Non-Point Pollution

 
   Nonpoint pollution is a major factor in water pollution today in the U.S.  Without industrial pollution, 60% of the total pollution will still exist.  Nonpoint pollution includes surface run-off which carries sediment, organic materials, and nutrients and toxins.  Nonpoint pollution affects 13000 of 29000 miles of Ohio’s water streams.  Major contributors of nonpoint pollution are from the agriculture, construction sites, acid mine drainage, oil and gas wells, septic tanks, land based waste treatment, logging, modification of streams, and underground injection wells.  They can degrade the water into qualities where it is not fit for wildlife or human uses.

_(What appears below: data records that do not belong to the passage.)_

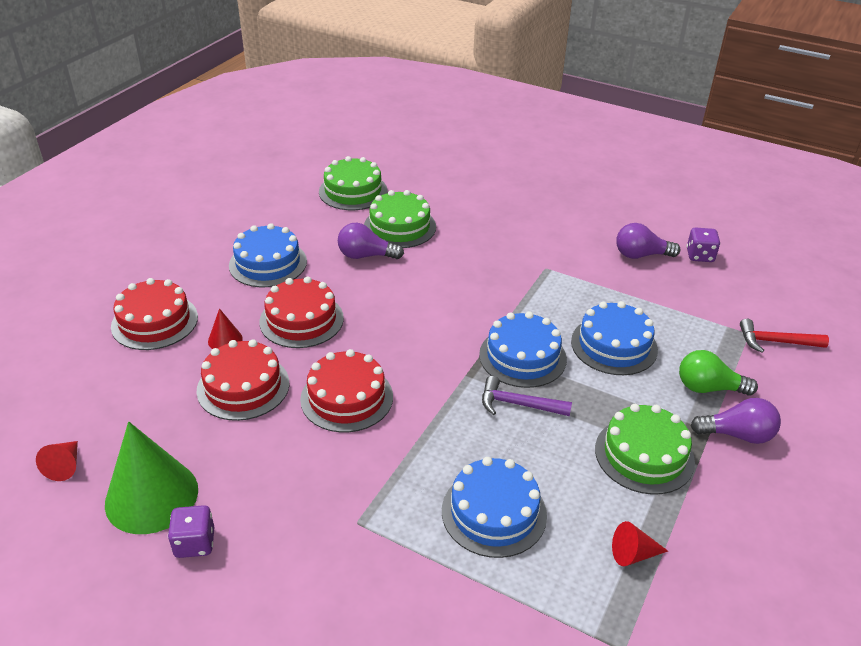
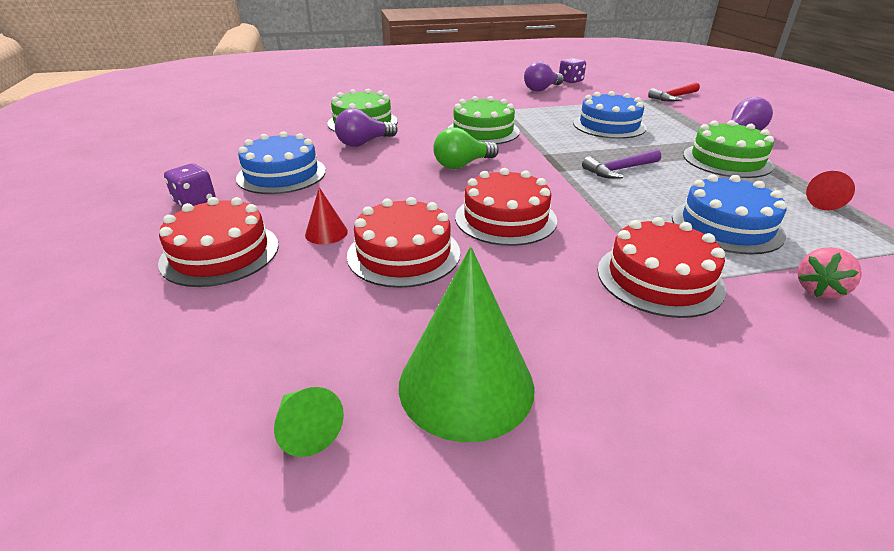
camera: 40 degrees left, 5 degrees down
(65, 466) = (306, 429): red cone -> green cone
(195, 543) = (583, 391): purple dice -> purple dice (195, 202)
(301, 320) = (377, 193): red cake -> red cake (659, 278)
(353, 191) = (288, 117): green cake -> green cake (483, 131)
(448, 603) = (819, 290): none -> pink strawberry
(522, 356) = (573, 149): blue cake -> none
(708, 388) = (688, 123): green light bulb -> green light bulb (462, 165)

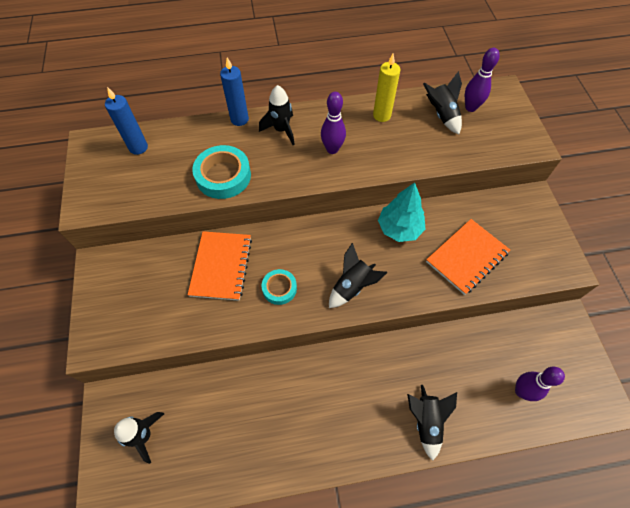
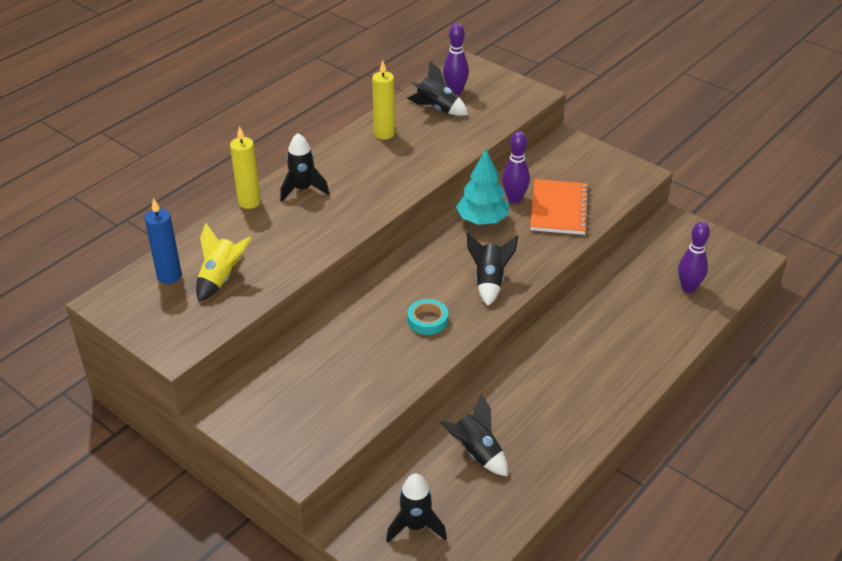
camera: 40 degrees left, 20 degrees down
(163, 170) = (221, 278): none -> yellow rocket
(221, 266) = (353, 337): orange notebook -> none
(223, 176) = (290, 251): turquoise tape -> none
(239, 119) = (249, 202): blue candle -> yellow candle
(332, 149) = (369, 180): purple bowling pin -> purple bowling pin (514, 199)
(426, 421) = (641, 353): black rocket -> black rocket (476, 453)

Excess nutrients fed into a river will cause decay    of plants and deplete oxygen.  Eventually destroys wildlife habitat.
 

    Non-point pollution is pollution from a broad origin or area.  The Cuyahoga River Remedial Action Plan (RAP) identified 19 origins of non-point source pollution that impact the Cuyahoga and Lake Erie. These include farms, landfills, storm water, oil, new developments, construction areas, streets, waste sites, suburban neighborhood, industrial storage yards, atmospheric deposition, and unregulated chemical spills.  50% of the pollution comes from non-point pollution, which affects drinking water and aquatic   life. Within the Cuyahoga watershed, the four most significant are storm water run-off, sedimentation, atmospheric deposition, and hazardous waste sites.  Storm run-off pick up chemicals like oil and pesticides. Sedimentation caused by erosion carries debris into the river.  Chemicals from hazardous  waste sites are carried by ground water and storm run-off. Fall-out of air pollution lands directly into the  waterways.  We can prevent pollution by recycling, use less chemicals, coordinate storm drain, become more informed, and  involved in your community to help stop erosion and sedimentation.